* [TASK DETAILS] Reproduce each of the following rows character for character.
[RECORDS SUPPLIED — start]
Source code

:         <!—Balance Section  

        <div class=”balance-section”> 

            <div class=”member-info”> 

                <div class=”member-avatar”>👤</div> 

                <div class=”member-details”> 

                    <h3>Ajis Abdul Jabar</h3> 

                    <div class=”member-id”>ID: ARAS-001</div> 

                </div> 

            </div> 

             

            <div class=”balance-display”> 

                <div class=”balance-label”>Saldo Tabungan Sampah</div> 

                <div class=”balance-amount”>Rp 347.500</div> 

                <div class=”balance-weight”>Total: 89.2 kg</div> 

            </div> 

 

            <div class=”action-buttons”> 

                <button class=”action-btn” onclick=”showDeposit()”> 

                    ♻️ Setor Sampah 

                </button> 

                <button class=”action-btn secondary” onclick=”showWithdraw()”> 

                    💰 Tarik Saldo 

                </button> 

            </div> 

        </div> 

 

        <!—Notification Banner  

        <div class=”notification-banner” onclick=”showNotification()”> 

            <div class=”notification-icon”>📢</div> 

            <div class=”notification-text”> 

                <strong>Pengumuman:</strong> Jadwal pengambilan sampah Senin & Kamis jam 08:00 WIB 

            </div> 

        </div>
[RECORDS SUPPLIED — finish]
* [WRITTEN ANSWER]
Source code

:         <!—Balance Section  

        <div class=”balance-section”> 

            <div class=”member-info”> 

                <div class=”member-avatar”>👤</div> 

                <div class=”member-details”> 

                    <h3>Ajis Abdul Jabar</h3> 

                    <div class=”member-id”>ID: ARAS-001</div> 

                </div> 

            </div> 

             

            <div class=”balance-display”> 

                <div class=”balance-label”>Saldo Tabungan Sampah</div> 

                <div class=”balance-amount”>Rp 347.500</div> 

                <div class=”balance-weight”>Total: 89.2 kg</div> 

            </div> 

 

            <div class=”action-buttons”> 

                <button class=”action-btn” onclick=”showDeposit()”> 

                    ♻️ Setor Sampah 

                </button> 

                <button class=”action-btn secondary” onclick=”showWithdraw()”> 

                    💰 Tarik Saldo 

                </button> 

            </div> 

        </div> 

 

        <!—Notification Banner  

        <div class=”notification-banner” onclick=”showNotification()”> 

            <div class=”notification-icon”>📢</div> 

            <div class=”notification-text”> 

                <strong>Pengumuman:</strong> Jadwal pengambilan sampah Senin & Kamis jam 08:00 WIB 

            </div> 

        </div>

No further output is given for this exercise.